February/March 1986 | Volume 37, Issue 2
Gathering pictures for this magazine over the years, we have learned that we can’t simply wait for an article to be scheduled and then try to find the ideal scenesetter or the work that perfectly sums up all that has gone before. So throughout the year, we review art magazines, attend gallery openings, and send away for exhibition catalogs from museums around the country, keeping an eye out for those images that might someday open or end a story, or even make a cover.
The paintings offered here are ones that captured our interest during the past year but which we couldn’t quite work into the magazine. So, following the annual custom of many art galleries, we decided to present them all at once in a mid-winter show. Each one evokes its time or place or subject so forcefully that it can provide historical evidence in much the same way as a shard of pottery.

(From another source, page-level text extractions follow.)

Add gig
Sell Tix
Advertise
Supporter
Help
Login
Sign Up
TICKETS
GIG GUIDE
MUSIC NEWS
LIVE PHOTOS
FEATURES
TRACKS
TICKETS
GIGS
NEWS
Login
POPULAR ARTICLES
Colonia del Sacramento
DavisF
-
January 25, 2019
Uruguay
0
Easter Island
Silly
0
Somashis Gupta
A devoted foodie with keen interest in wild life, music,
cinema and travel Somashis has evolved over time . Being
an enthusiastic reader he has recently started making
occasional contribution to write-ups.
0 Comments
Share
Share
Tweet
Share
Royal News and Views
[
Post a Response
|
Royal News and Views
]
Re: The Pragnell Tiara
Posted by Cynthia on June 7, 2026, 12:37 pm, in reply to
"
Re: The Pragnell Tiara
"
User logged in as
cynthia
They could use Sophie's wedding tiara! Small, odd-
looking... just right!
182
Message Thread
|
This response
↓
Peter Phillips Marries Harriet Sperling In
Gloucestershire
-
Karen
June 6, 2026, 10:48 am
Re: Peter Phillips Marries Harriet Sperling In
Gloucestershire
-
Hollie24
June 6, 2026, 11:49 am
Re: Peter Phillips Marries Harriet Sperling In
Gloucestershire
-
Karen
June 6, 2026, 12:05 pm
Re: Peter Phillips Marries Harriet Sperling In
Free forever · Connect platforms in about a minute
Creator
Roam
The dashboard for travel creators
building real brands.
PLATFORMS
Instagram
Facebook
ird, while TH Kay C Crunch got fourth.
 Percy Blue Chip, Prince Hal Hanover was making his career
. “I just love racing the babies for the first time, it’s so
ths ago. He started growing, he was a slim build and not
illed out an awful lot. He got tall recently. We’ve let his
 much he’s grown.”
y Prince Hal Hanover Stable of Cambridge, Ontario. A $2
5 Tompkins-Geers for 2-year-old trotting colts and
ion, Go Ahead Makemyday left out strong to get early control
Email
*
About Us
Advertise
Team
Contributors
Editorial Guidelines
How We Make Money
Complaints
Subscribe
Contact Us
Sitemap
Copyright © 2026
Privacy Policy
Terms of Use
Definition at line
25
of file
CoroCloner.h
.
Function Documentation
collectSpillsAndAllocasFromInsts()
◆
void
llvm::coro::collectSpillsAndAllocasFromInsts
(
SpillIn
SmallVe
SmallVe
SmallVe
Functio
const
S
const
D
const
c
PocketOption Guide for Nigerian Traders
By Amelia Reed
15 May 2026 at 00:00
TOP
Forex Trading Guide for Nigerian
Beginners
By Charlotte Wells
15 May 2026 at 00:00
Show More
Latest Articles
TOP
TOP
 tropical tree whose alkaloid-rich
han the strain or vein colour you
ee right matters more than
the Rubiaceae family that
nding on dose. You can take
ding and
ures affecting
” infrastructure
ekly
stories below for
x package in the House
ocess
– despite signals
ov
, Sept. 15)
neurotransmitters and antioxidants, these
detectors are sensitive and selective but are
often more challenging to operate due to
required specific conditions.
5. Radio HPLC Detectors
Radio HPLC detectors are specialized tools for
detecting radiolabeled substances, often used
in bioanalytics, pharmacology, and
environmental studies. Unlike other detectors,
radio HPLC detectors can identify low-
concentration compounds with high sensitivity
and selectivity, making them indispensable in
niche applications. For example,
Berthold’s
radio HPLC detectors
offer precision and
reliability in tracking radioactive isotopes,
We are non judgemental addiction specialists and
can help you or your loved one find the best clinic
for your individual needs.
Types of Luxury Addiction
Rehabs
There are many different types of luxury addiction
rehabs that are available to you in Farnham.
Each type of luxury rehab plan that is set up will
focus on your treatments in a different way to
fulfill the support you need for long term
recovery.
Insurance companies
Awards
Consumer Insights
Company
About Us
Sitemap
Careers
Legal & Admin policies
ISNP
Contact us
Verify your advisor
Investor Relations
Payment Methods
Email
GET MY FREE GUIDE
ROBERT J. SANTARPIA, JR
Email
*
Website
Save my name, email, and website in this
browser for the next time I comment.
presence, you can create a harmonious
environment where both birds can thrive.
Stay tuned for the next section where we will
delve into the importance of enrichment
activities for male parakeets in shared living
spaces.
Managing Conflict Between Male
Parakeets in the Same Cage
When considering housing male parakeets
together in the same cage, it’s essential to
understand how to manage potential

An advertisement in the background, a detail of dress or gesture, a style of interior decoration—any of these can offer historical insight and call up a flood of associations.
A few of the artists represented here, like Childe Hassam and Winslow Homer, have long been as interesting to dealers and museum curators as they are to us: their place in the annals of American art is secure. But many are no better known than, for instance, Charles Courtney Curran, who painted the woman hanging out her laundry on page 85. The Inventory of American Paintings in Washington, D.C., lists more than seven hundred works by Curran, but his name doesn’t appear in any standard books on American art. He deserves wider recognition. Meanwhile, we’re holding onto a transparency of another of his paintings with the hope that one day we can find a reason to put it on our cover.